What the task requires
Copy out word for word the lines that begin at the line containing "मार्च 17, 2025" and stop after the line containing "Privacy Policy".

Supplied records
===
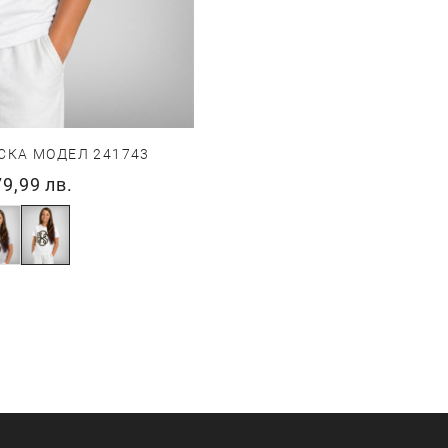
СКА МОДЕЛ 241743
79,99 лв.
===
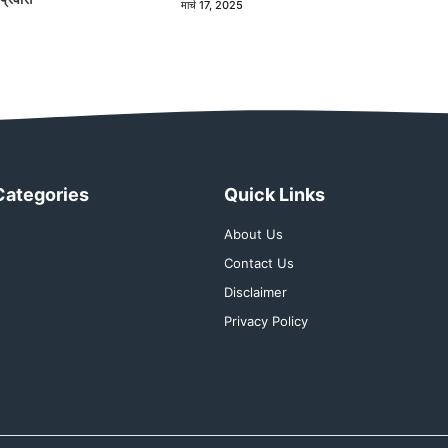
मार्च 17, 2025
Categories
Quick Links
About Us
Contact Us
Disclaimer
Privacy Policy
===
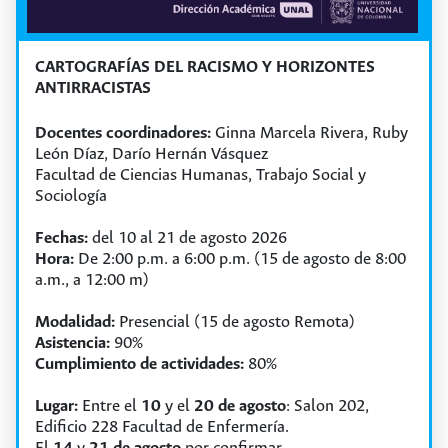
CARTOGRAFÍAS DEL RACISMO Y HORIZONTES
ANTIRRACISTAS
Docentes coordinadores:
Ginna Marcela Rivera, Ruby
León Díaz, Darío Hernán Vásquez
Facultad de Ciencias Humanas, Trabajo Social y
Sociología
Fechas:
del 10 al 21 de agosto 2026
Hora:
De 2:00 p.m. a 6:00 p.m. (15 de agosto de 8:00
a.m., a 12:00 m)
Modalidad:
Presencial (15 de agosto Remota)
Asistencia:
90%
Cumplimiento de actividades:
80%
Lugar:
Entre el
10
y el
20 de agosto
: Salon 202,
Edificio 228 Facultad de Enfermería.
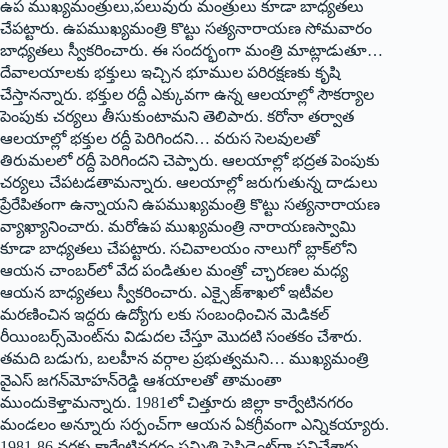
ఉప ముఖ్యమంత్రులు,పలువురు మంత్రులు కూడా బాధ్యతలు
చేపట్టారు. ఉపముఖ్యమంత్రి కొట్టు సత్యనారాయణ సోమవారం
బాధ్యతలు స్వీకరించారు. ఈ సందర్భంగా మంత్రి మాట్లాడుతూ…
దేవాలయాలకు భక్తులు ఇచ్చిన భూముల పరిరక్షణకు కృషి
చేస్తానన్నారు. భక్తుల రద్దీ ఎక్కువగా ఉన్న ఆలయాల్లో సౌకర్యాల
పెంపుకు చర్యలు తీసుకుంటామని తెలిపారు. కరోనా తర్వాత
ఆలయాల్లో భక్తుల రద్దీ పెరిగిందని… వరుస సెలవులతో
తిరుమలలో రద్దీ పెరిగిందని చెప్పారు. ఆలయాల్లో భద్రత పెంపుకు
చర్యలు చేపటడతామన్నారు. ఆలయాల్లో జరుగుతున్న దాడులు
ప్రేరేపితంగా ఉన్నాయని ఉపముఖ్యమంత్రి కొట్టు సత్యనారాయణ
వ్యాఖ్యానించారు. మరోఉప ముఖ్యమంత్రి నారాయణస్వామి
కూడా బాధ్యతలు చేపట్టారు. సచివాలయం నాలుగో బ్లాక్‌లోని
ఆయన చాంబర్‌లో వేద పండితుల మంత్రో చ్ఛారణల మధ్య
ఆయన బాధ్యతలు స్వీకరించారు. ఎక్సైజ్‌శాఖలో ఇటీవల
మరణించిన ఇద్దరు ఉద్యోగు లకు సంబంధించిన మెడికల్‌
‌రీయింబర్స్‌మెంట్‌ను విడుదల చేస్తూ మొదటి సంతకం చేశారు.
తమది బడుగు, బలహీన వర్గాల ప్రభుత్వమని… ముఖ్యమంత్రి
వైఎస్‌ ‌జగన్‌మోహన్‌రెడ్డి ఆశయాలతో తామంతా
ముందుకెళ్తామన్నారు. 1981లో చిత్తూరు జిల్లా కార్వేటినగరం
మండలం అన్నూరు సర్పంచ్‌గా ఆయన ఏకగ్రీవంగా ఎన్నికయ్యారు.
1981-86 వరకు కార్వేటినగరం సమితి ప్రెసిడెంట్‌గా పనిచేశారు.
===
Exercise result
मार्च 17, 2025
Categories
Quick Links
About Us
Contact Us
Disclaimer
Privacy Policy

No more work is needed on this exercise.